Stored data →
┄┄┄┄┄┄┄┄┄┄

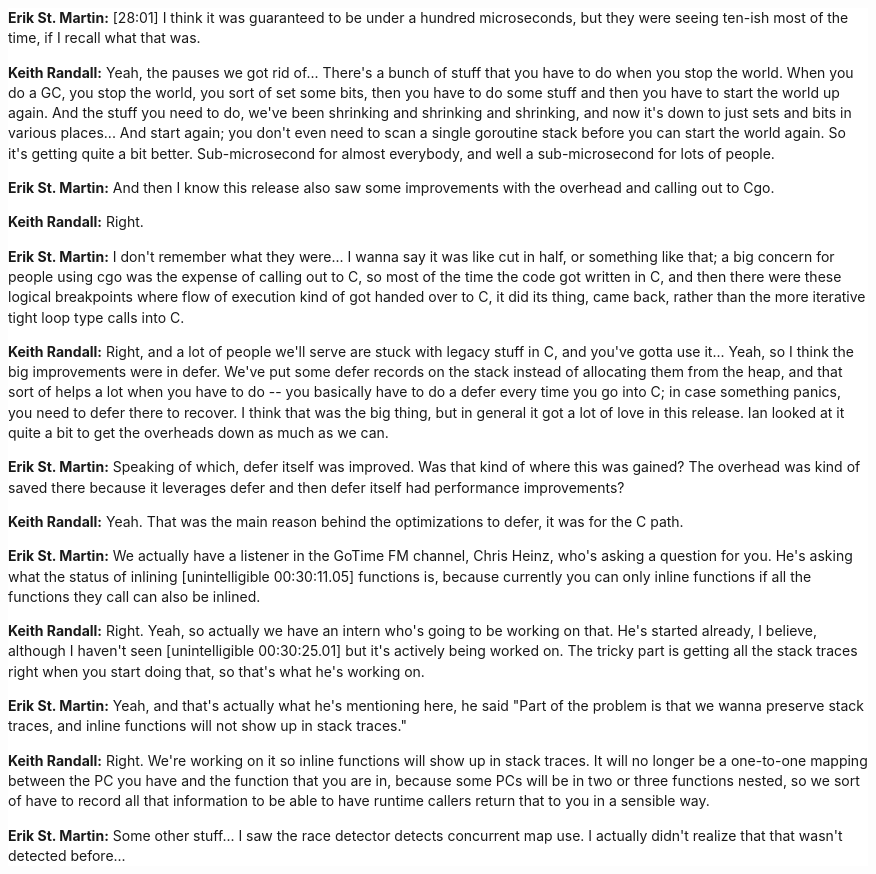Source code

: **Erik St. Martin:** \[28:01\] I think it was guaranteed to be under a hundred microseconds, but they were seeing ten-ish most of the time, if I recall what that was.

**Keith Randall:** Yeah, the pauses we got rid of... There's a bunch of stuff that you have to do when you stop the world. When you do a GC, you stop the world, you sort of set some bits, then you have to do some stuff and then you have to start the world up again. And the stuff you need to do, we've been shrinking and shrinking and shrinking, and now it's down to just sets and bits in various places... And start again; you don't even need to scan a single goroutine stack before you can start the world again. So it's getting quite a bit better. Sub-microsecond for almost everybody, and well a sub-microsecond for lots of people.

**Erik St. Martin:** And then I know this release also saw some improvements with the overhead and calling out to Cgo.

**Keith Randall:** Right.

**Erik St. Martin:** I don't remember what they were... I wanna say it was like cut in half, or something like that; a big concern for people using cgo was the expense of calling out to C, so most of the time the code got written in C, and then there were these logical breakpoints where flow of execution kind of got handed over to C, it did its thing, came back, rather than the more iterative tight loop type calls into C.

**Keith Randall:** Right, and a lot of people we'll serve are stuck with legacy stuff in C, and you've gotta use it... Yeah, so I think the big improvements were in defer. We've put some defer records on the stack instead of allocating them from the heap, and that sort of helps a lot when you have to do -- you basically have to do a defer every time you go into C; in case something panics, you need to defer there to recover. I think that was the big thing, but in general it got a lot of love in this release. Ian looked at it quite a bit to get the overheads down as much as we can.

**Erik St. Martin:** Speaking of which, defer itself was improved. Was that kind of where this was gained? The overhead was kind of saved there because it leverages defer and then defer itself had performance improvements?

**Keith Randall:** Yeah. That was the main reason behind the optimizations to defer, it was for the C path.

**Erik St. Martin:** We actually have a listener in the GoTime FM channel, Chris Heinz, who's asking a question for you. He's asking what the status of inlining \[unintelligible 00:30:11.05\] functions is, because currently you can only inline functions if all the functions they call can also be inlined.

**Keith Randall:** Right. Yeah, so actually we have an intern who's going to be working on that. He's started already, I believe, although I haven't seen \[unintelligible 00:30:25.01\] but it's actively being worked on. The tricky part is getting all the stack traces right when you start doing that, so that's what he's working on.

**Erik St. Martin:** Yeah, and that's actually what he's mentioning here, he said "Part of the problem is that we wanna preserve stack traces, and inline functions will not show up in stack traces."

**Keith Randall:** Right. We're working on it so inline functions will show up in stack traces. It will no longer be a one-to-one mapping between the PC you have and the function that you are in, because some PCs will be in two or three functions nested, so we sort of have to record all that information to be able to have runtime callers return that to you in a sensible way.

**Erik St. Martin:** Some other stuff... I saw the race detector detects concurrent map use. I actually didn't realize that that wasn't detected before...
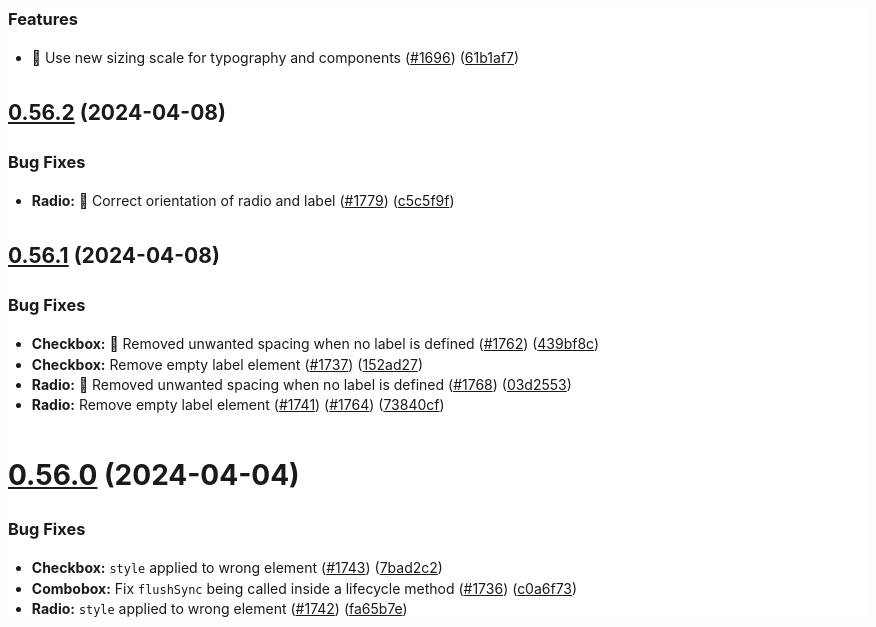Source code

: ### Features

- 🎨 Use new sizing scale for typography and components ([#1696](https://github.com/digdir/designsystemet/issues/1696)) ([61b1af7](https://github.com/digdir/designsystemet/commit/61b1af79d96049b664c3fd5725fdffe0f34b27cb))

## [0.56.2](https://github.com/digdir/designsystemet/compare/@digdir/designsystemet-react@0.56.1...@digdir/designsystemet-react@0.56.2) (2024-04-08)

### Bug Fixes

- **Radio:** :bug: Correct orientation of radio and label ([#1779](https://github.com/digdir/designsystemet/issues/1779)) ([c5c5f9f](https://github.com/digdir/designsystemet/commit/c5c5f9f358b50df7a9586829ab9605cc75371f78))

## [0.56.1](https://github.com/digdir/designsystemet/compare/@digdir/designsystemet-react@0.56.0...@digdir/designsystemet-react@0.56.1) (2024-04-08)

### Bug Fixes

- **Checkbox:** :bug: Removed unwanted spacing when no label is defined ([#1762](https://github.com/digdir/designsystemet/issues/1762)) ([439bf8c](https://github.com/digdir/designsystemet/commit/439bf8c1f0cc19b5b49fd65295186005a777038f))
- **Checkbox:** Remove empty label element ([#1737](https://github.com/digdir/designsystemet/issues/1737)) ([152ad27](https://github.com/digdir/designsystemet/commit/152ad27830f569a8b6402a7134e11634dd2f8801))
- **Radio:** :bug: Removed unwanted spacing when no label is defined ([#1768](https://github.com/digdir/designsystemet/issues/1768)) ([03d2553](https://github.com/digdir/designsystemet/commit/03d25530808c70b850f637f71e48dbcd2fe94dbc))
- **Radio:** Remove empty label element ([#1741](https://github.com/digdir/designsystemet/issues/1741)) ([#1764](https://github.com/digdir/designsystemet/issues/1764)) ([73840cf](https://github.com/digdir/designsystemet/commit/73840cfcd041726eb1798add7dbea547adf7fc69))

# [0.56.0](https://github.com/digdir/designsystemet/compare/@digdir/designsystemet-react@0.55.0...@digdir/designsystemet-react@0.56.0) (2024-04-04)

### Bug Fixes

- **Checkbox:** `style` applied to wrong element ([#1743](https://github.com/digdir/designsystemet/issues/1743)) ([7bad2c2](https://github.com/digdir/designsystemet/commit/7bad2c2b44cd666094a59a1db2c8e05e422fe6ea))
- **Combobox:** Fix `flushSync` being called inside a lifecycle method ([#1736](https://github.com/digdir/designsystemet/issues/1736)) ([c0a6f73](https://github.com/digdir/designsystemet/commit/c0a6f73c02dc4fa881930bf7cd684997d6fa2223))
- **Radio:** `style` applied to wrong element ([#1742](https://github.com/digdir/designsystemet/issues/1742)) ([fa65b7e](https://github.com/digdir/designsystemet/commit/fa65b7eb8fd8301c1f212bb46283302d24529054))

┄┄┄┄┄┄┄┄┄┄

PROBLEM TO WORK ON →
Your job is to return all lines above that hold the word "react".

ANSWER BOX →
## [0.56.2](https://github.com/digdir/designsystemet/compare/@digdir/designsystemet-react@0.56.1...@digdir/designsystemet-react@0.56.2) (2024-04-08)
## [0.56.1](https://github.com/digdir/designsystemet/compare/@digdir/designsystemet-react@0.56.0...@digdir/designsystemet-react@0.56.1) (2024-04-08)
# [0.56.0](https://github.com/digdir/designsystemet/compare/@digdir/designsystemet-react@0.55.0...@digdir/designsystemet-react@0.56.0) (2024-04-04)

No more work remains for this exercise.